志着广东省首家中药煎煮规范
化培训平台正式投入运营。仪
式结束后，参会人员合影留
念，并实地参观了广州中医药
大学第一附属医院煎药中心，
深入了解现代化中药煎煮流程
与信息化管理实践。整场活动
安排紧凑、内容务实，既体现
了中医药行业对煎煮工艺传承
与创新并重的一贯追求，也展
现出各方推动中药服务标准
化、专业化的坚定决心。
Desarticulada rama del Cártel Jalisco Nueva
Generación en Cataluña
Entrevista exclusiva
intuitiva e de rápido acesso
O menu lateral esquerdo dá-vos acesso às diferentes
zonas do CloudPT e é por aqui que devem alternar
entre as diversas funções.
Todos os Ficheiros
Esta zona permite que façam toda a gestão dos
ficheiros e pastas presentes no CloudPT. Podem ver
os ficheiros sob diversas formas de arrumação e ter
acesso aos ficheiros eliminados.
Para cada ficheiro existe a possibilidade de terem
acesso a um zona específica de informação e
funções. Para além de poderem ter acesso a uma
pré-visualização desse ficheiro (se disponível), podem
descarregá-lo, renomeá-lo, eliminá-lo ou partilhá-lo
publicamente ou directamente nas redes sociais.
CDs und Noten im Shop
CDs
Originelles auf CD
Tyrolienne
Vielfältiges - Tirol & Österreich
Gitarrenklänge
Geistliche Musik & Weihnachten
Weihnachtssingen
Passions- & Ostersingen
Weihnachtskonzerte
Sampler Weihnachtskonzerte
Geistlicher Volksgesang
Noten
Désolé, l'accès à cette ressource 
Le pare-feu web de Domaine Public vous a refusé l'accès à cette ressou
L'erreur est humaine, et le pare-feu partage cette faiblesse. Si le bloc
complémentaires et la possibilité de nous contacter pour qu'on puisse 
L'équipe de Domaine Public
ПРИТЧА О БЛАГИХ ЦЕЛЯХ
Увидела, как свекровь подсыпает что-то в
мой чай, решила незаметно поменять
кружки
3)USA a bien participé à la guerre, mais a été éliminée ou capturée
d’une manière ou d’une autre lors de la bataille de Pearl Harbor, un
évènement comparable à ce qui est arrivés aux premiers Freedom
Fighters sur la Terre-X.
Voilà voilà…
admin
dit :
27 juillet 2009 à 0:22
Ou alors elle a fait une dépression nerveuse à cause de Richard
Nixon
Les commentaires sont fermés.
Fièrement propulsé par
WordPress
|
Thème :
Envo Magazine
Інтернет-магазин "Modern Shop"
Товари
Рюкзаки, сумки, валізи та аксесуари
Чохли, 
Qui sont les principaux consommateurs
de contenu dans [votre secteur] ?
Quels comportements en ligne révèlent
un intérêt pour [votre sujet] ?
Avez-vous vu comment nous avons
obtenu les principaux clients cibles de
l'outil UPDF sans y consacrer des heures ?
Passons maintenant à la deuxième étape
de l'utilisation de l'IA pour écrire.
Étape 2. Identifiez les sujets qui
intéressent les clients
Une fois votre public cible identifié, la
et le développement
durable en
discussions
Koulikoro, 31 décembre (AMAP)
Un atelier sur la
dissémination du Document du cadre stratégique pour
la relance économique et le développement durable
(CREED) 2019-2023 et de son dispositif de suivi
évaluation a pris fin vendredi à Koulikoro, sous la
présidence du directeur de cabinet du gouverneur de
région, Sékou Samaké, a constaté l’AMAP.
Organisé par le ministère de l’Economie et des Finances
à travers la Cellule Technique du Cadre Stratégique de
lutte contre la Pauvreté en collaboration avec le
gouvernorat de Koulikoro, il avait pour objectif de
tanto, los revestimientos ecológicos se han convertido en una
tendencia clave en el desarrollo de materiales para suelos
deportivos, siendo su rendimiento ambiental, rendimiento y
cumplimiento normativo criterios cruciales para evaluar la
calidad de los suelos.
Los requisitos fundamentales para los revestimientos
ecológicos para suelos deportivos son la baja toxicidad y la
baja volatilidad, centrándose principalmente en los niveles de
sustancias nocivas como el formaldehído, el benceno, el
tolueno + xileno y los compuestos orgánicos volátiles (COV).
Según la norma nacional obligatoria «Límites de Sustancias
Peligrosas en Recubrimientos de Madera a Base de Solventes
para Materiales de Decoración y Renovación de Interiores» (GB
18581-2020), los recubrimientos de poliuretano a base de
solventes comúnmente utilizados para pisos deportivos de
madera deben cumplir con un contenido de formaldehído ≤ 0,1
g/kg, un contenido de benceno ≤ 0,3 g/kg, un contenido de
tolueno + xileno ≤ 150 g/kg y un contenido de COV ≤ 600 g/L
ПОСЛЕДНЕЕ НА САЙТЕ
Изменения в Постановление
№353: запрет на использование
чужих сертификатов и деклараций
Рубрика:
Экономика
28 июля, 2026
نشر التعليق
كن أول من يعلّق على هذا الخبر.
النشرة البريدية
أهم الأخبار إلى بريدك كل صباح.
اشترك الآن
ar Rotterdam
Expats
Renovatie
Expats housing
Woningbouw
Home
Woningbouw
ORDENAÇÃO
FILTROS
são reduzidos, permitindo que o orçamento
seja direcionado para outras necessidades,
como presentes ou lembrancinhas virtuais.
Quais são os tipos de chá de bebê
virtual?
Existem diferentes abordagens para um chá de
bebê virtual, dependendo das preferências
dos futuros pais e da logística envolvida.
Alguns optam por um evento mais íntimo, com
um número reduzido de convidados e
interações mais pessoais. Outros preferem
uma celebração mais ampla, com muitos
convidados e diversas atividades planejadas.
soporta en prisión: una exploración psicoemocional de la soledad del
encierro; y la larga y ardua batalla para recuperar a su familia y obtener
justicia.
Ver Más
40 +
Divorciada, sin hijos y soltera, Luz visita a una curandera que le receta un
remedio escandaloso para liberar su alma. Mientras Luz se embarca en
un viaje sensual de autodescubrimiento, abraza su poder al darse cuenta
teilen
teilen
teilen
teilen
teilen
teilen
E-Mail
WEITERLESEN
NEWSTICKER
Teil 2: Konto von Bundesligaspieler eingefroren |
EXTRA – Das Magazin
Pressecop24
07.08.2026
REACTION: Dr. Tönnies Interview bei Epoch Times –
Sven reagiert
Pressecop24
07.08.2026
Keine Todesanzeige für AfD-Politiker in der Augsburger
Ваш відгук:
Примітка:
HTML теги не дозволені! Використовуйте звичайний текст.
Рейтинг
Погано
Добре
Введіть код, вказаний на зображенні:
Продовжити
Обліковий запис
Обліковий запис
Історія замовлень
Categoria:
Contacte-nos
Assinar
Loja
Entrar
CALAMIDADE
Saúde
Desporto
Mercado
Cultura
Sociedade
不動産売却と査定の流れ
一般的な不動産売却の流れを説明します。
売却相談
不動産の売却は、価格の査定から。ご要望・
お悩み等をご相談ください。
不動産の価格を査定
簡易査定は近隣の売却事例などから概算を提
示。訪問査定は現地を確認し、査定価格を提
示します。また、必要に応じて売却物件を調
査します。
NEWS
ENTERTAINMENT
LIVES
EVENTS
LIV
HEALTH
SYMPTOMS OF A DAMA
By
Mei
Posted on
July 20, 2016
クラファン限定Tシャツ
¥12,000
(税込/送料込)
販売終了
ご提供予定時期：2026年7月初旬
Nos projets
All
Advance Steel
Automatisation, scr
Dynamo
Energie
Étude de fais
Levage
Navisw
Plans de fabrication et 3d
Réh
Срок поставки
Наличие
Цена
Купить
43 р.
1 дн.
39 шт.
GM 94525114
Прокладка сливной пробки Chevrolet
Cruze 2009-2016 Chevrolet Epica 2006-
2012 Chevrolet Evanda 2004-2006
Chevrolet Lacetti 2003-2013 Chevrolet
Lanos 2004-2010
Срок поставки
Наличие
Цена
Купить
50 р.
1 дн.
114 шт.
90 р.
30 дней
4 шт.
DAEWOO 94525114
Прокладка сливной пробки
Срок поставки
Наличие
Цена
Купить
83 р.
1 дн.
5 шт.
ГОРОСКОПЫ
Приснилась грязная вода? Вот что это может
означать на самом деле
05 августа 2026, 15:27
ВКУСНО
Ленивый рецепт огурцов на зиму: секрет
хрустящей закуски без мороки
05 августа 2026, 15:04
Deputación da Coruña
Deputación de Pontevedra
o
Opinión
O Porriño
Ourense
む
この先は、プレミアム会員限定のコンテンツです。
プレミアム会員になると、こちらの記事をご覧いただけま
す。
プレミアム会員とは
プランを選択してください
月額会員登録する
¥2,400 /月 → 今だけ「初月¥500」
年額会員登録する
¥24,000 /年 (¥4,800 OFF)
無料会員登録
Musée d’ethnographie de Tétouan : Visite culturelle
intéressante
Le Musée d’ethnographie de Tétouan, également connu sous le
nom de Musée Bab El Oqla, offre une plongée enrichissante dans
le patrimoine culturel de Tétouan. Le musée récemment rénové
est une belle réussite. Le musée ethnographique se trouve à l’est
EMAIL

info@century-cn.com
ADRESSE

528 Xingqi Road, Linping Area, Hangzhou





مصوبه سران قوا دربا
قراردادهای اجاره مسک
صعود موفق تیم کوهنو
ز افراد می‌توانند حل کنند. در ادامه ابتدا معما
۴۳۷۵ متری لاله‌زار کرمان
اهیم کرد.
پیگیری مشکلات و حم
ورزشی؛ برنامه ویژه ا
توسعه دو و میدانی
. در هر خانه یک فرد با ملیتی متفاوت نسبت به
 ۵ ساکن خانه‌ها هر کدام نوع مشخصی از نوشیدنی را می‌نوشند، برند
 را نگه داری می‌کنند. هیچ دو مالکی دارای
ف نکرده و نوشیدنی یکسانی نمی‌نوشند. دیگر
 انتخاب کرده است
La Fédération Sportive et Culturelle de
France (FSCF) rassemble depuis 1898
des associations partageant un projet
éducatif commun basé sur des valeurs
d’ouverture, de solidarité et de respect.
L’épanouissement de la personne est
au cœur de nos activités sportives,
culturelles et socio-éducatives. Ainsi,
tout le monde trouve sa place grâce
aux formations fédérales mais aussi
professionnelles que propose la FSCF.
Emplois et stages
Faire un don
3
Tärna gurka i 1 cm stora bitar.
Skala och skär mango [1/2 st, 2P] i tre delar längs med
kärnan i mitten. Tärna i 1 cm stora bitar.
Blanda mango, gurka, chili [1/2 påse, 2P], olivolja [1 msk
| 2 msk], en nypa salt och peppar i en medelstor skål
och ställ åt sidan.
= = = = =
- Your task:
Return the lines from the first line of the entries up to and including the line containing "publicamente ou directamente" as a JSON list of strings, one string per line, with blank lines omitted.

- Answer section:
[
  "志着广东省首家中药煎煮规范",
  "化培训平台正式投入运营。仪",
  "式结束后，参会人员合影留",
  "念，并实地参观了广州中医药",
  "大学第一附属医院煎药中心，",
  "深入了解现代化中药煎煮流程",
  "与信息化管理实践。整场活动",
  "安排紧凑、内容务实，既体现",
  "了中医药行业对煎煮工艺传承",
  "与创新并重的一贯追求，也展",
  "现出各方推动中药服务标准",
  "化、专业化的坚定决心。",
  "Desarticulada rama del Cártel Jalisco Nueva",
  "Generación en Cataluña",
  "Entrevista exclusiva",
  "intuitiva e de rápido acesso",
  "O menu lateral esquerdo dá-vos acesso às diferentes",
  "zonas do CloudPT e é por aqui que devem alternar",
  "entre as diversas funções.",
  "Todos os Ficheiros",
  "Esta zona permite que façam toda a gestão dos",
  "ficheiros e pastas presentes no CloudPT. Podem ver",
  "os ficheiros sob diversas formas de arrumação e ter",
  "acesso aos ficheiros eliminados.",
  "Para cada ficheiro existe a possibilidade de terem",
  "acesso a um zona específica de informação e",
  "funções. Para além de poderem ter acesso a uma",
  "pré-visualização desse ficheiro (se disponível), podem",
  "descarregá-lo, renomeá-lo, eliminá-lo ou partilhá-lo",
  "publicamente ou directamente nas redes sociais."
]